Moreover, applicants have discovered that at least some of the fission product material leaking from a breached fuel rod may undesirably adhere to the exterior surface of the fuel rod such that the fission product is not detectable by the detector. In addition, applicants have discovered that some of the fission product material may continue to "hide-out" in the fuel rod and may not sufficiently migrate out the breached fuel rod in order for it to be detected, even when subjected to the previously mentioned vacuum which is drawn in the test chamber. Therefore, another problem in the art is to detect leaking fuel rods even though the fission product material leaking from the fuel rod may adhere to the exterior surface of the fuel rod and even though the fission product material may tend to "hide-out" in the fuel rod.
Another method for detecting leaking nuclear fuel assemblies is disclosed in U.S. Pat. No. 4,416,847 titled "Method and Apparatus for Detecting Failure of Nuclear Fuel" issued Nov. 22, 1983 in the name of Shozo Saito, et al. This patent discloses a method for detecting failure of nuclear fuel which method comprises supplying air into a sipper cap mounted on a fuel assembly to form an air layer, isolating the fuel assembly to be detected from other assemblies, soaking the fuel assembly in a water bath, discharging the water from the system, and sampling that includes introducing a predetermined amount of cooling water in the fuel assembly and discharging the water-to a sample receptacle.
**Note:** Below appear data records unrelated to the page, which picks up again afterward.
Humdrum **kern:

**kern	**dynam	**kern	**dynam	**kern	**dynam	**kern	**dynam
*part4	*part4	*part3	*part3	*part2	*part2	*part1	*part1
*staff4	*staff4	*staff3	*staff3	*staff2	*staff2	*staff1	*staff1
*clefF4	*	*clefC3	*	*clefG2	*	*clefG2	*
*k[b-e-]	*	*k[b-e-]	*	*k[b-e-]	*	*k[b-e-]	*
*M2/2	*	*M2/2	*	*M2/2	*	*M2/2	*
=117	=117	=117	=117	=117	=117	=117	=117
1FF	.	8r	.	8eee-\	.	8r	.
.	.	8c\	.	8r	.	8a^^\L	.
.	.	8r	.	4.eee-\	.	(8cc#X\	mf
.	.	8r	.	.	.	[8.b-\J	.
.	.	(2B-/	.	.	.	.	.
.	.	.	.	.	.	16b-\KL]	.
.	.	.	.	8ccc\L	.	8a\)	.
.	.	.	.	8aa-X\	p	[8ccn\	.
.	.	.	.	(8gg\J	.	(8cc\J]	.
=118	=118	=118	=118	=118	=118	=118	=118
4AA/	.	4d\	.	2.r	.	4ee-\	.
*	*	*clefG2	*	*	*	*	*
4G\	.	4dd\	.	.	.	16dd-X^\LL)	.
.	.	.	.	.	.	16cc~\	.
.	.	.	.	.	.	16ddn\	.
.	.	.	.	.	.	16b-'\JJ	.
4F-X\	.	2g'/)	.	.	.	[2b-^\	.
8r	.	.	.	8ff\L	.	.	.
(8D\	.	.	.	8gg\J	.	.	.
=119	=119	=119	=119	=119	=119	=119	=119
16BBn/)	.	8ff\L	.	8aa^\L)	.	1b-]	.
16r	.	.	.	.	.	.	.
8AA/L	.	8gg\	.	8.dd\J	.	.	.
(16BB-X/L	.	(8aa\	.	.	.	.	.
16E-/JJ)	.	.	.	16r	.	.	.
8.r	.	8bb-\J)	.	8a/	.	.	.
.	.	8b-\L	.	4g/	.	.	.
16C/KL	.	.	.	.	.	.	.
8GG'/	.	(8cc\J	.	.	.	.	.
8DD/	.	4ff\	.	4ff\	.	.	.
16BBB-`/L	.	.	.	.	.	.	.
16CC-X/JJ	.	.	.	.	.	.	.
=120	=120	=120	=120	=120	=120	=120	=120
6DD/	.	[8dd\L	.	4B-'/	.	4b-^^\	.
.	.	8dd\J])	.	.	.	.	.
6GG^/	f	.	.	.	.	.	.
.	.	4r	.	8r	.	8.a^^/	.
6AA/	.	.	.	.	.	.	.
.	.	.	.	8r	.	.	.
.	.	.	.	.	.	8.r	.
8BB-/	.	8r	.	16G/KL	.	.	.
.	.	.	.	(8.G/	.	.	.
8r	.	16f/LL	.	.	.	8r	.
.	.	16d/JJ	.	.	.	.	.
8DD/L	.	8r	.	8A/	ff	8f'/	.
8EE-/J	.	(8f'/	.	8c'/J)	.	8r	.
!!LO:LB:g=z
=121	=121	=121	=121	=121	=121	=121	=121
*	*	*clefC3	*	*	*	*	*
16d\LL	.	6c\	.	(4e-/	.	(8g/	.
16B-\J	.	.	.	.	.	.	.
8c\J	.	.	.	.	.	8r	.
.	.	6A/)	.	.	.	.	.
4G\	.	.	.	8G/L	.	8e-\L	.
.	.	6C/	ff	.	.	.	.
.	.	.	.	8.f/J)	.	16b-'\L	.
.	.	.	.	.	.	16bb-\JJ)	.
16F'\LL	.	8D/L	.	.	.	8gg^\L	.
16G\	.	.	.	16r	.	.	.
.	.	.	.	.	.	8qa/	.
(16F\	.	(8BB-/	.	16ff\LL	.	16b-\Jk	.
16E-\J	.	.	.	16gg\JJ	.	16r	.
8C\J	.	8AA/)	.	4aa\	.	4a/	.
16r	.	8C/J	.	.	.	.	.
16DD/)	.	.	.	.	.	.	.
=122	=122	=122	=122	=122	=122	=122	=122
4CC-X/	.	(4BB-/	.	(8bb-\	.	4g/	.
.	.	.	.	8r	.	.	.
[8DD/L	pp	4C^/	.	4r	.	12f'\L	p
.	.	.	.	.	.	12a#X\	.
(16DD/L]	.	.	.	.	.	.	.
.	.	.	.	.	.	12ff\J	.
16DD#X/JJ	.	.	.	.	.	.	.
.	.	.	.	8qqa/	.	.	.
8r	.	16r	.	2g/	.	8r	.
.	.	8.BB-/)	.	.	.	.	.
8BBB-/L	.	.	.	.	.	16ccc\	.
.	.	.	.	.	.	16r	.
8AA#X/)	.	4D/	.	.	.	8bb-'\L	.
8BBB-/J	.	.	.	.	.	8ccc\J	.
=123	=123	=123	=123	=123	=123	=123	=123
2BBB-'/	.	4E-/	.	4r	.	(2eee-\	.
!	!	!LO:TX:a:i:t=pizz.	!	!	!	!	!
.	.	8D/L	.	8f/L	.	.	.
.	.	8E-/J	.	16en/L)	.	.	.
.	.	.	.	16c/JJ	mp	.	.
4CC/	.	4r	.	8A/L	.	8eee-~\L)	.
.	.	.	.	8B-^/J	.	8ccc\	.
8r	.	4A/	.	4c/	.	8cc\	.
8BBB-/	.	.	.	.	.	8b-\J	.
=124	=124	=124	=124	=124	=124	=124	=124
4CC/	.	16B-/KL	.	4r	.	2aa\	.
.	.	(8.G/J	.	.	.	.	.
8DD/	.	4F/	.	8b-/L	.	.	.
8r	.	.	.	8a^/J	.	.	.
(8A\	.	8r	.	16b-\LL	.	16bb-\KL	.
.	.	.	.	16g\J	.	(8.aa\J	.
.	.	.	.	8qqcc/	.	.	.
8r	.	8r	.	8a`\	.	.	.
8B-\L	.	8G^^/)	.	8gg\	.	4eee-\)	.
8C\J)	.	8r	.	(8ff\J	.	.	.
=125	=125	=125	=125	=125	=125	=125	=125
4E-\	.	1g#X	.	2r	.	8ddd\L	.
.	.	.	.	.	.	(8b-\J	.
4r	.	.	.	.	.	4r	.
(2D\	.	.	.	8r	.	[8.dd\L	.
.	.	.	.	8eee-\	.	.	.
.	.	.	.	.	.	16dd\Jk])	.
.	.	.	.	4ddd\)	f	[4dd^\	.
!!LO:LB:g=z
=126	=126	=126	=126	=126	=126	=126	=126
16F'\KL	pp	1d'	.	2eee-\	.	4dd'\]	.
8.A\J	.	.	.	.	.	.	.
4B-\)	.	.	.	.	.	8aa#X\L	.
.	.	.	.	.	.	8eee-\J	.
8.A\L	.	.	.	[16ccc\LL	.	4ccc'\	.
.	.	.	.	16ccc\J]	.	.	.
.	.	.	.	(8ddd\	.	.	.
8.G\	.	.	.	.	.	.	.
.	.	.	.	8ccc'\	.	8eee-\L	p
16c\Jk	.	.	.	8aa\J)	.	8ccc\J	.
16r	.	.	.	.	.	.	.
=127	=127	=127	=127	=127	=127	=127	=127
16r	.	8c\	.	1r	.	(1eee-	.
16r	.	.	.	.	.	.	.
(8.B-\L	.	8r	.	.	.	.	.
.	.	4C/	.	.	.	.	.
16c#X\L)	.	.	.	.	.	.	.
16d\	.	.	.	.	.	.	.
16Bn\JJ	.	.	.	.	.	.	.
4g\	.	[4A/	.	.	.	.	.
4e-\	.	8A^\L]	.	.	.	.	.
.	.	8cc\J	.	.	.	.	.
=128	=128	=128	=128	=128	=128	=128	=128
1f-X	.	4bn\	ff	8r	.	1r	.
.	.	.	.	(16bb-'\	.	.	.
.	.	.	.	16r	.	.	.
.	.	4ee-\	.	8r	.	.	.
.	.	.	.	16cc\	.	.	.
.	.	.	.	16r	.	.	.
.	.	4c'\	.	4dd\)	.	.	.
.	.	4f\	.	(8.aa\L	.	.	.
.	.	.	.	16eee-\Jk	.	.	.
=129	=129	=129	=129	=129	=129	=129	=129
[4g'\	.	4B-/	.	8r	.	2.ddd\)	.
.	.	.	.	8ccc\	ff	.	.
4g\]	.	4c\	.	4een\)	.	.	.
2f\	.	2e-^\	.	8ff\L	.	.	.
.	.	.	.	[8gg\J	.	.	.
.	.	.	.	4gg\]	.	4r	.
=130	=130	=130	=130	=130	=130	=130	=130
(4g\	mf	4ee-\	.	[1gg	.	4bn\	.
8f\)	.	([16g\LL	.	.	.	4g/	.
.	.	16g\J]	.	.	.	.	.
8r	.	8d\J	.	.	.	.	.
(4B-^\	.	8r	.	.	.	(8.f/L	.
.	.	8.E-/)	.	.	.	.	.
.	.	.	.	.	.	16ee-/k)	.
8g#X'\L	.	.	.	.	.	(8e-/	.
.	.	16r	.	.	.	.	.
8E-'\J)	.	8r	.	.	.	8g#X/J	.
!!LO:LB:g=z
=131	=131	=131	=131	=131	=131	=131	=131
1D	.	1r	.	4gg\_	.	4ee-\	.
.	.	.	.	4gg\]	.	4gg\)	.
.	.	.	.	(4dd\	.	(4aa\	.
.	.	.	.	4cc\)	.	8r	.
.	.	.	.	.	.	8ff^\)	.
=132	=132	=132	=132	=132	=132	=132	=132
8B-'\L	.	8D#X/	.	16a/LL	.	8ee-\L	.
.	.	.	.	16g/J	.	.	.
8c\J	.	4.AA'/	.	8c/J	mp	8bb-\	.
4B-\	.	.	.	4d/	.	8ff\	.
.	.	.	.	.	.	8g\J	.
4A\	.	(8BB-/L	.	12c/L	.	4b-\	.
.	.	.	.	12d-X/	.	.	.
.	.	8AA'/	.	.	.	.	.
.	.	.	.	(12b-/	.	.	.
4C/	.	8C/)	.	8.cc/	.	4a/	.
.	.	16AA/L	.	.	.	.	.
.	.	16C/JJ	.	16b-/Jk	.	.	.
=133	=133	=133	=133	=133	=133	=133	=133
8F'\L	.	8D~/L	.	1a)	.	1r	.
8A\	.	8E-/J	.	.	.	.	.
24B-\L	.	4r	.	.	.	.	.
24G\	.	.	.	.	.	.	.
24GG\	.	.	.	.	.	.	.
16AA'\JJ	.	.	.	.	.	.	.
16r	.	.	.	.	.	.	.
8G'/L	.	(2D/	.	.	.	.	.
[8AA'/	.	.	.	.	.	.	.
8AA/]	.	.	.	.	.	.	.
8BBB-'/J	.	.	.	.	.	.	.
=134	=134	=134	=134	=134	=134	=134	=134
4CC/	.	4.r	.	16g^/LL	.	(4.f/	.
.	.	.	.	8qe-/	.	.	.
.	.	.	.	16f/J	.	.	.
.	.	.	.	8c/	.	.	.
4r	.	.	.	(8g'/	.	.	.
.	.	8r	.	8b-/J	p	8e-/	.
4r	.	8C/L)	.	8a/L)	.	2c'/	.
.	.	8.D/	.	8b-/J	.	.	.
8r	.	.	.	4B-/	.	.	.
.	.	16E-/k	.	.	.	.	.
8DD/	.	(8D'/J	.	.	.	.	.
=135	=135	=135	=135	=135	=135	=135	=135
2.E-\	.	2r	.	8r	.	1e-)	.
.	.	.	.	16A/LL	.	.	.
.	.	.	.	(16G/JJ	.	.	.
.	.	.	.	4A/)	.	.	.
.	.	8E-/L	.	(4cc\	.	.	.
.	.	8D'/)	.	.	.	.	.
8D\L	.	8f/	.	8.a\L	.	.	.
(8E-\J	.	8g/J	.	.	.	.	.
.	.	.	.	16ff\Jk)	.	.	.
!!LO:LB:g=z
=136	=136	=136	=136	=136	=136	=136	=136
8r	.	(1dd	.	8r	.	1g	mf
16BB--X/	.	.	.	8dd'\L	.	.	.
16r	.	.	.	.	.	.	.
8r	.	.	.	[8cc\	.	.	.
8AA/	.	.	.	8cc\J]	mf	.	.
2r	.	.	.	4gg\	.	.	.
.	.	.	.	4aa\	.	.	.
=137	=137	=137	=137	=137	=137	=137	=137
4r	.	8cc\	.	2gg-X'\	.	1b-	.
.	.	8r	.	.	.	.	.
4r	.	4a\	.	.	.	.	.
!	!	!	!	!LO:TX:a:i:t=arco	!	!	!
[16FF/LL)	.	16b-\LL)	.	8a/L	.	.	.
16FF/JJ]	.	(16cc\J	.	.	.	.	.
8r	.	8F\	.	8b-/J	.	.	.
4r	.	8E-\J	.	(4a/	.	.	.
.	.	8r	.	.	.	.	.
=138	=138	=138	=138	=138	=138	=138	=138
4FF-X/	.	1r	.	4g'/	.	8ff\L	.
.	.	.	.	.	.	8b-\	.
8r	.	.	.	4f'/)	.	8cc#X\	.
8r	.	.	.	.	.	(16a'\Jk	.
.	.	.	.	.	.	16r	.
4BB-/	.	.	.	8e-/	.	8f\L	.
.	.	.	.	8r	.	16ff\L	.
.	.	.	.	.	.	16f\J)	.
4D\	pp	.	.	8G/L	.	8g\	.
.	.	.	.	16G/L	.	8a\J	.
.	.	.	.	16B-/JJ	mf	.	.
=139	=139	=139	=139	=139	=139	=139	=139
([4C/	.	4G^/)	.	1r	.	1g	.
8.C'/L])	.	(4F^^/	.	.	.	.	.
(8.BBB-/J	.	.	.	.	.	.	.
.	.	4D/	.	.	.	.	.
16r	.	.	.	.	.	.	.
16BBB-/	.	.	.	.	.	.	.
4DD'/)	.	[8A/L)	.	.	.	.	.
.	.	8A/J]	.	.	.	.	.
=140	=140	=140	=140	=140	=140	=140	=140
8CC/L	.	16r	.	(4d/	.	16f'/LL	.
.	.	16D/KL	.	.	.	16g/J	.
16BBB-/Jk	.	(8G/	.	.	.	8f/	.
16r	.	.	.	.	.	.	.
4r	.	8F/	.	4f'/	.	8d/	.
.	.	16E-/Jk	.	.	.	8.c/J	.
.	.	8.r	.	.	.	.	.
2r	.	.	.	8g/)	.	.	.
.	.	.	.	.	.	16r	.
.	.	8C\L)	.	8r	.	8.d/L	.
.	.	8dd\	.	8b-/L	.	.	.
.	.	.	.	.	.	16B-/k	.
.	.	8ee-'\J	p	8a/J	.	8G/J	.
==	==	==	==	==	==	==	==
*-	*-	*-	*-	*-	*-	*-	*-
However, this patent does not appear to disclose a solution to the problem of adequately removing fission product material adhering to the exterior surface of the fuel rods and does not appear to disclose a solution to the problem of detecting fission product material that may tend to "hide-out" in the fuel rods.
Although the above-recited prior art disclose leak-detection apparatus and methods, the above-recited prior art do not appear to disclose a leak-detection system and method for suitably detecting a leaking container, which leaking container may be a leaking nuclear fuel rod having a radioactive fission product material leaking therefrom.
Therefore, what is needed are a leak-detection system and method for detecting a leaking container, which leaking container may be a leaking nuclear fuel rod having a radioactive fission product material leaking therefrom.